Find each line below where the word "Left" occurs, and copy it.
____ DATASET RECORDS
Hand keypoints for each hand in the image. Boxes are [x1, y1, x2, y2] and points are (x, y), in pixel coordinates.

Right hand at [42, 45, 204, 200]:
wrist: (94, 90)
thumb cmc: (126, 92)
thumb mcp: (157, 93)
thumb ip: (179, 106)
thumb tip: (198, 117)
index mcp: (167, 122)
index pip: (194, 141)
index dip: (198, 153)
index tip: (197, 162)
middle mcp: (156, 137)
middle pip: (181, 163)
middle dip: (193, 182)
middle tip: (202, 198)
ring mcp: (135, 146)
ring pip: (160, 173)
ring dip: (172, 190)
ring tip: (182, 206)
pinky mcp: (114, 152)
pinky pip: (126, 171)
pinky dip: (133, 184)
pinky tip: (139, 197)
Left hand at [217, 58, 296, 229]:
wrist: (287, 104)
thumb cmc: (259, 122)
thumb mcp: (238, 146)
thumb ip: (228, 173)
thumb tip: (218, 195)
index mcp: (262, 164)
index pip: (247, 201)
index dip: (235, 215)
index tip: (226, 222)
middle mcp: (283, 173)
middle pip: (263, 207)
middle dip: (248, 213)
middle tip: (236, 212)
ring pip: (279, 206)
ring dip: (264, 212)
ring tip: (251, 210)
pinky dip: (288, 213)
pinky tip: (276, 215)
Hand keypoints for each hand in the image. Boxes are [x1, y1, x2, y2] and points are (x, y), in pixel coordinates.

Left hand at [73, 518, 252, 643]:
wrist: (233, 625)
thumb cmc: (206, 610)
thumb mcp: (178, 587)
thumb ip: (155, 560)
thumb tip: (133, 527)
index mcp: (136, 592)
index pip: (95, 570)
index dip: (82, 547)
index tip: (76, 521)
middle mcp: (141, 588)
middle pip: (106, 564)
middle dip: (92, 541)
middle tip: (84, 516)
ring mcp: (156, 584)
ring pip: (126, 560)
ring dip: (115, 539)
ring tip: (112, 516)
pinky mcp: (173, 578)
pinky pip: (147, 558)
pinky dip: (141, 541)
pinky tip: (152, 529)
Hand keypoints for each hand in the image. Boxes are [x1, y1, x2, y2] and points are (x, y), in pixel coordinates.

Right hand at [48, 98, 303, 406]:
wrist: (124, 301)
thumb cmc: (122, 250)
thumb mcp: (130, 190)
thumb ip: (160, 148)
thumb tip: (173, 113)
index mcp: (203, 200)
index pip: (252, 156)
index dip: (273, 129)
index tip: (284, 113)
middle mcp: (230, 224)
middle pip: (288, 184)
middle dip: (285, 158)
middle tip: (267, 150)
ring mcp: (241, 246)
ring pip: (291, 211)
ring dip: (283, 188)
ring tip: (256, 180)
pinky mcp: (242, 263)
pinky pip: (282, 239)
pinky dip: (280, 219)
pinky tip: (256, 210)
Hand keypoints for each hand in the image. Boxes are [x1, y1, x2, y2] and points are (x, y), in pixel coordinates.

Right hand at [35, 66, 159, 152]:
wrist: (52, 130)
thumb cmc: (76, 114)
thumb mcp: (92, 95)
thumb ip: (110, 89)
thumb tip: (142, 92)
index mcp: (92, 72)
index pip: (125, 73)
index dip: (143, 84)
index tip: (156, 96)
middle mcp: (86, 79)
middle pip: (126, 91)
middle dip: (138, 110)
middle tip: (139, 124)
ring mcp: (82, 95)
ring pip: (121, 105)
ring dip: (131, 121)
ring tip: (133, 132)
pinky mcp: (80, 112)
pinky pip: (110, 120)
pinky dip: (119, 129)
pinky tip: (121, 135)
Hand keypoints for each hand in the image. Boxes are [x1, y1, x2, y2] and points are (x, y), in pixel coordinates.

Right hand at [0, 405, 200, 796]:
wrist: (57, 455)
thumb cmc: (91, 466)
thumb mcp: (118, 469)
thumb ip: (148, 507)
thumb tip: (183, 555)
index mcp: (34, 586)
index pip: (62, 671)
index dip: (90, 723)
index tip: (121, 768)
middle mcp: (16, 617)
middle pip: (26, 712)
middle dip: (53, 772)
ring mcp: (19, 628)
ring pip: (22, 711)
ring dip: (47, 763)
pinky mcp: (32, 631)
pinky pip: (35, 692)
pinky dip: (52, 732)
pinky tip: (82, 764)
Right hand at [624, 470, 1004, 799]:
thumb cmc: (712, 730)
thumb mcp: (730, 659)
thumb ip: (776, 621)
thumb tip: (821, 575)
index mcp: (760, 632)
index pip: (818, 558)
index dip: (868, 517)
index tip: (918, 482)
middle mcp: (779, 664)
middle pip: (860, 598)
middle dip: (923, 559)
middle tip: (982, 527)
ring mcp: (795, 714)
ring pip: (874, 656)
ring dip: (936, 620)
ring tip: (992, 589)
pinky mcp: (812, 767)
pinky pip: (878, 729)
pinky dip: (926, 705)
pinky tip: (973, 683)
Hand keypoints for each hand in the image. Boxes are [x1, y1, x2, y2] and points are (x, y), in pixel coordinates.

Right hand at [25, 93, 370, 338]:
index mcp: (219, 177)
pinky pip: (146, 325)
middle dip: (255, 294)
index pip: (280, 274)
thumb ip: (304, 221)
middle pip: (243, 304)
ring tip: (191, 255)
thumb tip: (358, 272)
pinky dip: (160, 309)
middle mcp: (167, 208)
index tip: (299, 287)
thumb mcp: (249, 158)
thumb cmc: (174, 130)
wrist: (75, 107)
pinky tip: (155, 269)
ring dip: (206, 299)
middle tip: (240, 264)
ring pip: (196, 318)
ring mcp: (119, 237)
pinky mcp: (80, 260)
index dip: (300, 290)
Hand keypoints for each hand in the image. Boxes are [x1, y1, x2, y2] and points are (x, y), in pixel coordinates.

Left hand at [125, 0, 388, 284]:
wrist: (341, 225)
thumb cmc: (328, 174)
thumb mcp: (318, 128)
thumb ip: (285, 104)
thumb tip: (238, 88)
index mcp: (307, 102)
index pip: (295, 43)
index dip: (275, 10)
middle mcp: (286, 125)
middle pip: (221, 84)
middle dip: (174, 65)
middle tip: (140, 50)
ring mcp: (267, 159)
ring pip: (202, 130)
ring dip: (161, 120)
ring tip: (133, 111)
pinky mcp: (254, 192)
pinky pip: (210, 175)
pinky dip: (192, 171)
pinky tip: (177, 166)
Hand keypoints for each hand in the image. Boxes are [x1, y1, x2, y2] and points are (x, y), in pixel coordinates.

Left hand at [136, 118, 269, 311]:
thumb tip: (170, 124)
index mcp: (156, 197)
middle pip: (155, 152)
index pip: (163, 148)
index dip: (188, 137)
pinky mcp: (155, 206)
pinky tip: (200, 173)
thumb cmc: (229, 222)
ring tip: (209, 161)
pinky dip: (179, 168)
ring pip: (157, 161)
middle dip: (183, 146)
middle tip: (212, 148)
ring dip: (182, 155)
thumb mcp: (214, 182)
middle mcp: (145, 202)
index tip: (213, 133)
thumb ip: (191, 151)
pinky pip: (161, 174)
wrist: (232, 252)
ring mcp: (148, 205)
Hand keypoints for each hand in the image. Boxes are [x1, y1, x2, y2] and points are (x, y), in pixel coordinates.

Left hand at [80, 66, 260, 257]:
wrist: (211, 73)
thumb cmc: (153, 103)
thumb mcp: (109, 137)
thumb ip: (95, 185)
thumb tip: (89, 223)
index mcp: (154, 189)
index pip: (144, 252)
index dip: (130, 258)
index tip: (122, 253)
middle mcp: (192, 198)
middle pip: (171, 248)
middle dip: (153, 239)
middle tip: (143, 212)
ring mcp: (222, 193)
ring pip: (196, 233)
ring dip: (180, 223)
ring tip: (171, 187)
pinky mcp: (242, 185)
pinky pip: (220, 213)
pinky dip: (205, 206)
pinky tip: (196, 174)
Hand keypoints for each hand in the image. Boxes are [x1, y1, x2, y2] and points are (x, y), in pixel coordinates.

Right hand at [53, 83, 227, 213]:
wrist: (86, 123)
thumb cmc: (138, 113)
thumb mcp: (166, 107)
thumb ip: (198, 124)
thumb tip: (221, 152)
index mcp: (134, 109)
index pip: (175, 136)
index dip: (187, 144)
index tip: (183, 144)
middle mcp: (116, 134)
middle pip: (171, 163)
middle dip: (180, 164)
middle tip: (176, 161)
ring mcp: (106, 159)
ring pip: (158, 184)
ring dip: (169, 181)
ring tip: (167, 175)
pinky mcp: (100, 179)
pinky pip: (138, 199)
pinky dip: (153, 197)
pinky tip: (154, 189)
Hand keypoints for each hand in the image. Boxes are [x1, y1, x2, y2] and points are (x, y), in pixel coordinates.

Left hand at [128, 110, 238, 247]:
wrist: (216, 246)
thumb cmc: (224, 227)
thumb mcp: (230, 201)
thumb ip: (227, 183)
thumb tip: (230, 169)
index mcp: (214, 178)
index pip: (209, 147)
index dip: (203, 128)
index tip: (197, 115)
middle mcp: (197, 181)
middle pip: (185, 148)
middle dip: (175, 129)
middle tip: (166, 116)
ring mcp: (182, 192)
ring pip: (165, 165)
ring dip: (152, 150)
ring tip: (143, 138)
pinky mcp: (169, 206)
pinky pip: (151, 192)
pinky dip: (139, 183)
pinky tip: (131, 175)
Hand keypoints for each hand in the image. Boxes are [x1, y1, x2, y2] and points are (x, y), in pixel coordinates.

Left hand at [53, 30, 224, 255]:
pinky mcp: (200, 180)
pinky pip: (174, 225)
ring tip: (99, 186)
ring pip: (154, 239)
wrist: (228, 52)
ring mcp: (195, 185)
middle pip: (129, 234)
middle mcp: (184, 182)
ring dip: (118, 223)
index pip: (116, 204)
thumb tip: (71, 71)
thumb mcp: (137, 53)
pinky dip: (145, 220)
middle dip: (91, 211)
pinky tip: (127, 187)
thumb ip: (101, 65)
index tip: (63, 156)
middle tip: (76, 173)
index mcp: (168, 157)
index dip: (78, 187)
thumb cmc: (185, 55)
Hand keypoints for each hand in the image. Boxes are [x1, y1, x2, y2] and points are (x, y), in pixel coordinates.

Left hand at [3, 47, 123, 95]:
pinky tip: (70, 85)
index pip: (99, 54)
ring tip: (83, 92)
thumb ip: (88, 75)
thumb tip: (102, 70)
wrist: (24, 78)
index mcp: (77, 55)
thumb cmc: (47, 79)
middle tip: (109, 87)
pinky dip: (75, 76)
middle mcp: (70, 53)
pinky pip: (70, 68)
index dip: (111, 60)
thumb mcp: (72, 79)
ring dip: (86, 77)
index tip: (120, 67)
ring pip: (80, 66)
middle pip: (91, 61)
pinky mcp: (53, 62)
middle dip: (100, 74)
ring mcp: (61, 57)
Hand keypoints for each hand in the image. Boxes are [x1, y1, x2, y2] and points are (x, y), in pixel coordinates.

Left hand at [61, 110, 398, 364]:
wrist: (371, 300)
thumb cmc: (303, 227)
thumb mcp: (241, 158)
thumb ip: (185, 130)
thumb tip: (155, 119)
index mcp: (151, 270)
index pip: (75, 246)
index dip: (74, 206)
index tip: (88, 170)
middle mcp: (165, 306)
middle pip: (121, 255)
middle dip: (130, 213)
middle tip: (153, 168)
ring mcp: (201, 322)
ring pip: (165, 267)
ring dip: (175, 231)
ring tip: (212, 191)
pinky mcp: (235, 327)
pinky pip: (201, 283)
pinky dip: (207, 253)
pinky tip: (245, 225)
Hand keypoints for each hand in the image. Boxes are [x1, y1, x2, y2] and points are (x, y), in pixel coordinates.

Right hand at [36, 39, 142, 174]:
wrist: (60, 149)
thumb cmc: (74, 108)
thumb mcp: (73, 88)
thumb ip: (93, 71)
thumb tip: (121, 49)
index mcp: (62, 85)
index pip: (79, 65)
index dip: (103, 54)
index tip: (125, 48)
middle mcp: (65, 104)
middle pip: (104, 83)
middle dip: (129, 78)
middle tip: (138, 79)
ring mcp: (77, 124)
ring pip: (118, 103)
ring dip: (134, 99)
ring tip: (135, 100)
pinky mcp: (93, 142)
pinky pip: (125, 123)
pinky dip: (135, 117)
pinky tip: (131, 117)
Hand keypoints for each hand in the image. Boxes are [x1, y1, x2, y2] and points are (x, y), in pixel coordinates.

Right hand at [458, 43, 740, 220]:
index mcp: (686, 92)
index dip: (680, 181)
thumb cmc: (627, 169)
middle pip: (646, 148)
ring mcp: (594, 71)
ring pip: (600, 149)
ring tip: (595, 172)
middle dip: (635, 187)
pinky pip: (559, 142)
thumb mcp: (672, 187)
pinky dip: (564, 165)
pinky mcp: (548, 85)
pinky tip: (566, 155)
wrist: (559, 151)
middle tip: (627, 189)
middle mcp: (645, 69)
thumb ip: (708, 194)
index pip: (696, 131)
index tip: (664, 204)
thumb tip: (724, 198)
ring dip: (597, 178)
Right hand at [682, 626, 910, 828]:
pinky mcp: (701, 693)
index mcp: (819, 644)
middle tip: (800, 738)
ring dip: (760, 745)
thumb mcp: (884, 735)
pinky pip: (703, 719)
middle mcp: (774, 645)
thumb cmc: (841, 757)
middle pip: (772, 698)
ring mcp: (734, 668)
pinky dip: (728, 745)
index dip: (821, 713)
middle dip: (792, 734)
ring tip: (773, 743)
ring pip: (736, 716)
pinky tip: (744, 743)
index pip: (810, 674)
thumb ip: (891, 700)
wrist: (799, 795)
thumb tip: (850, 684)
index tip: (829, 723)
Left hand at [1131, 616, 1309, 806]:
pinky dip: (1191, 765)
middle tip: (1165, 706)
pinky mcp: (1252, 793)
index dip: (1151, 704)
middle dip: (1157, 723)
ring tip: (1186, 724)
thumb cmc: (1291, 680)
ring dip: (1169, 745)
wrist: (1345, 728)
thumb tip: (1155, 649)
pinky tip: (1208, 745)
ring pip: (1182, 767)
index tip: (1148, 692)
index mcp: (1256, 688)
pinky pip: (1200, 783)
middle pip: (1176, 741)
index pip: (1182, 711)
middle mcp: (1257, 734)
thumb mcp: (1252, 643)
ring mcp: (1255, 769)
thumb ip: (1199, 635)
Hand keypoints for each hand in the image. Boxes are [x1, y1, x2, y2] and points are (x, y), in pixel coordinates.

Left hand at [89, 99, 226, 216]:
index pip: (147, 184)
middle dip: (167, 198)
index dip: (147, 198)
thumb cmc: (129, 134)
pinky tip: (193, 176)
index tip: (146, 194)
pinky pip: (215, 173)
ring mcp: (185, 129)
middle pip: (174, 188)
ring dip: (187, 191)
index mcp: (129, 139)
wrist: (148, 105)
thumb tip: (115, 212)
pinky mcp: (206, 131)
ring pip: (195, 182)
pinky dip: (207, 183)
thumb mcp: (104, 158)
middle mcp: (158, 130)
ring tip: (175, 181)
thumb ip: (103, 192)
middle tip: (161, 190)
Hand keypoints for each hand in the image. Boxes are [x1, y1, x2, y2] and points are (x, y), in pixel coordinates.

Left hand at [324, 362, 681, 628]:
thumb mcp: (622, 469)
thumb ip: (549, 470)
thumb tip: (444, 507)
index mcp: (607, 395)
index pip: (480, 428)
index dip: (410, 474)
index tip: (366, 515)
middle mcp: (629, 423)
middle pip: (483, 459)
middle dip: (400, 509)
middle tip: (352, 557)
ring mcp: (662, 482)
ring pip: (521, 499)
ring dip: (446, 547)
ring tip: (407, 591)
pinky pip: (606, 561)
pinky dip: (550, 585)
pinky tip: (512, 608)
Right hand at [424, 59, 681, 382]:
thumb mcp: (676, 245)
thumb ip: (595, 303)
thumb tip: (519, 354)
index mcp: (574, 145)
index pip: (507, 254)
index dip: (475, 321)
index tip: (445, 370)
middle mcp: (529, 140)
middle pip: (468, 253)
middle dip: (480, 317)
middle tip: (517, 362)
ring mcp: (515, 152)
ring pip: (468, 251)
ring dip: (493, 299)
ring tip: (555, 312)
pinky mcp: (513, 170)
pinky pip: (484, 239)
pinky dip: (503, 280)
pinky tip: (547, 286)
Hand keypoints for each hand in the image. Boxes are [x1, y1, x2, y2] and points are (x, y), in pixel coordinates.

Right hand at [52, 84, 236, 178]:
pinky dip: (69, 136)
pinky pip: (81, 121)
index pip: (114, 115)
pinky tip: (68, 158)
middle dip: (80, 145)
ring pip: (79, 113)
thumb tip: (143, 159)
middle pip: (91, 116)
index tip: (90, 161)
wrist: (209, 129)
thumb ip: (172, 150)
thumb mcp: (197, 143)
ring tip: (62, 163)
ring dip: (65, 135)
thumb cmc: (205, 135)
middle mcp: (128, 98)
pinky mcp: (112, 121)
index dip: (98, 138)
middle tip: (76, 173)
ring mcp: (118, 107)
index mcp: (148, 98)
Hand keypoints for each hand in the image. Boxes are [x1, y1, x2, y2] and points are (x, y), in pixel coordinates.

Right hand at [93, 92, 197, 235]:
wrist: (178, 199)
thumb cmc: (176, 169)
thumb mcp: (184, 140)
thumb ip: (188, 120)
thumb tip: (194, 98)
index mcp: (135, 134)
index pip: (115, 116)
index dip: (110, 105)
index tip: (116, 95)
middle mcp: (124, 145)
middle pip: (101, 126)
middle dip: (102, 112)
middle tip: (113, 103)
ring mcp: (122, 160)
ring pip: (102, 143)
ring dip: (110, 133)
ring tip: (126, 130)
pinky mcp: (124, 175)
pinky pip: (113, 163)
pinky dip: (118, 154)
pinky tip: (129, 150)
________
RESULT OF THIS EXERCISE –
Left hand at [217, 58, 296, 229]:
Left hand at [73, 518, 252, 643]:
Left hand at [125, 0, 388, 284]:
Left hand at [136, 118, 269, 311]:
Left hand at [80, 66, 260, 257]:
Left hand at [128, 110, 238, 247]:
Left hand at [53, 30, 224, 255]:
Left hand at [3, 47, 123, 95]:
Left hand at [61, 110, 398, 364]:
Left hand at [1131, 616, 1309, 806]:
Left hand at [89, 99, 226, 216]:
Left hand at [324, 362, 681, 628]:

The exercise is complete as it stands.